The benchmark FBM KLCI was trading at 20.49 times price to earnings (PE) on late July 2009, according to Bloomberg data. Bursa’s normalised valuations range from 10 to 20 times PE, with the latter representing peak valuations. The FBM KLCI’s 20.49 times PE ratio was a five-year high, after reaching a low of 9.26 times on Oct 24, 2008. Indonesia’s Jakarta Composite Index valuations also neared a five-year high last Friday at 28.56 times, recovering from a low of 6.77 times on Nov 21, 2008. Singapore’s Straits Times Index, which was revamped in January 2008, also hit its record high last Friday, trading at 16.19 times PE. Hong Kong’s Hang Seng Index, which was valued at 18.55 times PE, neared its five-year high of 20.34 times PE, which was last seen in 2007.

That markets were close to the peaks suggested that investors were expecting corporate earnings to match pre-crisis levels. However, chances were slim that the systemic risks exposed by the crisis had all been completely erased more than a year after the crisis first broke out.

By all accounts, the present rally (March 2009 – July 2009) is being driven by liquidity, but that could not go on forever.

By AMResearch … Aug 2009

Markets were outrunning the economy as equity investors were pricing in a recovery in 2010.

Markets are outrunning the economy, but that’s happening everywhere. The market usualy prices ahead the economy by between six and nine months. The markets are growing to reflect expected potential earnings from next year (2010) even as economies are still contracting.It expects the markets to take corrective measures at some point and based on previous bear market rallies, to correct by between 15% and 22%.

By RAM … Aug 2009

Although a recovery was imminent, it would not be V-shaped — meaning no sudden surge after the trough. Moreover, the global economy was not out of the woods yet.

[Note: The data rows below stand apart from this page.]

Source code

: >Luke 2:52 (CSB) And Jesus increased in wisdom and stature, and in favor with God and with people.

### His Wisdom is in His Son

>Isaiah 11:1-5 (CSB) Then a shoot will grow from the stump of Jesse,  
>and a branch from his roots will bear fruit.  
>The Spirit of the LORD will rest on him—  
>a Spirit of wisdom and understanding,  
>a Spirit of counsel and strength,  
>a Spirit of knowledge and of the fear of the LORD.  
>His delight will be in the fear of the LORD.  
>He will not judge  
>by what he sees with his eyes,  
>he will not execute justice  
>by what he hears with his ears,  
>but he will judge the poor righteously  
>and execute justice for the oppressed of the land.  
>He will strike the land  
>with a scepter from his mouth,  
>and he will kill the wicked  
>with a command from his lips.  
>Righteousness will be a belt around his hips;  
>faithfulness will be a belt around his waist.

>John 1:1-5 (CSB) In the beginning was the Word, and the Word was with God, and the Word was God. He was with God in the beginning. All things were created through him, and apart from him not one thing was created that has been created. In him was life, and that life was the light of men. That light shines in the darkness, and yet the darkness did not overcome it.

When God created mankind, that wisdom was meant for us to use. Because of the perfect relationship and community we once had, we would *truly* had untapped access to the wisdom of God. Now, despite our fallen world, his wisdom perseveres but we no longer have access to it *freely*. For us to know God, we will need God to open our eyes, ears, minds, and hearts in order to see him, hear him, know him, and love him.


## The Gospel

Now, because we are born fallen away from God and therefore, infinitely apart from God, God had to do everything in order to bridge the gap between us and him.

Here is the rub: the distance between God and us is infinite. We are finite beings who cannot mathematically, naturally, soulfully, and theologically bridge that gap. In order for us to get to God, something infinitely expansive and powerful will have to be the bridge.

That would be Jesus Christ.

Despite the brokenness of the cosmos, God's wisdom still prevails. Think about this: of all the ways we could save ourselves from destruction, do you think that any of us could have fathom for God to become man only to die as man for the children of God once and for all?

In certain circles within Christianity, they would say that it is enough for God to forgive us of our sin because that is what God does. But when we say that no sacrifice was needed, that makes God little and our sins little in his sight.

Developed countries that contribute more than 60% of global output are still in recession, but it is important to note that the recovery process has begun. There are signs that we are on an uptrend, but it is also a slippery slope due to massive wealth destruction. As long as credit flows are subdued, there might be a relapse in the US and European economies, which could trickle down to us.

Though no bubble had developed in key markets, it did not mean that one would not form. In Malaysia, we have not exhibited the classic symptoms of a bubble such as supply outstripping demand, a steep decline in prices and an excess of 20% increase in credit growth over a lengthy period of time.

But often with bubbles, you don’t know you are in one until it pops, and this is an innate failure of the capital markets.